Only accounts that was not used in the customer dataset for model creation should be considered for the analysis. Since there can be multiple contacts and opportunities from one account, there can be several ways to consider them in calculations for analysis. We recommend for the purpose of analysis, to consider an account as worked if at least one contact is worked. In other words, analysis should be done on the account level and not at the contact or lead level.

Analysis

To start, consider the use case for which the model was built for. The calculations for the various use cases will be the same but the exact metric and criteria will differ based on the model use case. If the model was built for prospect to close won, then the focus will be on the number of the conversions from prospect to close won by rank. Similarly, if the model was built for prospect to MQL, then the metrics to consider will be the conversion by rank of accounts from prospects to MQL.

Keep in mind the if the accounts have been acted on based on prioritization, you would expect to see higher rank accounts to outperformed lower ranked ones. This is due to more time and efforts are put into opportunities and contacts from high ranked accounts. Nevertheless, the analysis can still provide valuable insights into the general trends and performance of the model.

Taking the example of propensity to convert to close won. The goal is to produce a table similar to one below:

Figure 3: Performance Results - Conversion

Figure 4: Performance Results - ARR and Velocity

Analysis – Metrics

The tables above show conversion rate by rank for prospect accounts to close won.

Closed Won – the total number of unique won accounts
All Accounts – the total of unique accounts scored for each rank
Conversion – the percentage of the accounts that closed for each rank
- Conversion = ( Closed-Won / All Accounts )
Lift – conversion of a given rank against overall conversion
- Lift = ( Conversion for given Rank / Overall Conversion Rate )
ARR – average deal size or other metric that show value of account

If a model is performing well, we should expect to see higher ranked or scored accounts to have higher conversion rate. And often we would expect to see higher ranked accounts to have perform better in terms of velocity and ARR even though that was not the main use case of the model. If possible, compare the metrics before and after the model was built to see if higher ranked accounts perform better than previous baselines. Previous baselines can be conversions on the overall conversion for sales. If pre-model baseline is not available, this would be a good time to start tracking model performance to be used for comparison in the future.

Though the example shows metrics by rank, if the default rank cutoff has been changed, it might make more sense to conduct the analysis by score instead. Grouping the scores into equal bins, e.g. 91 - 100, 81 - 90, etc., can provide a more accurate analysis while using rank can mean an easier setup.

Even if there are not quite enough close won accounts for the analysis, review of performance earlier in the sales funnel should reflect similar trends. Looking at prospects to MQL or late stage opportunities should still show higher ranked accounts with better conversion. This can make sense for offerings with longer sales cycles. Evaluating the model’s performance early on will allow time to make any adjustment as needed.

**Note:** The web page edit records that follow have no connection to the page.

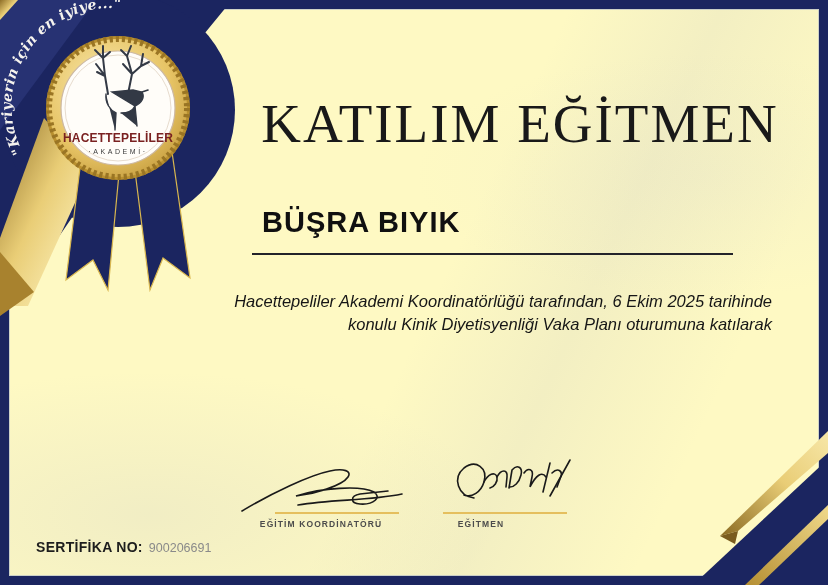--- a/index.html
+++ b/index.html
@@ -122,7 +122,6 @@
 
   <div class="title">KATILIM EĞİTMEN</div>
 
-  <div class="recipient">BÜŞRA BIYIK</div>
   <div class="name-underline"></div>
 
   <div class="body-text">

If the analysis shows the model is performing as expected, you can still consider Refreshing the model to ensure it is current. Otherwise, if performance is flat, or lower ranked accounts are outperforming other accounts, review both the model and the accounts to see if there are adjustments that needs to be made when creating a new model.

One thing to keep in mind is that there could be factors that impact the performance that are not related to the model itself. For instance, for a propensity to close model, if late-stage accounts other than prospects were scored, that would impact the scores and the implementation of the model.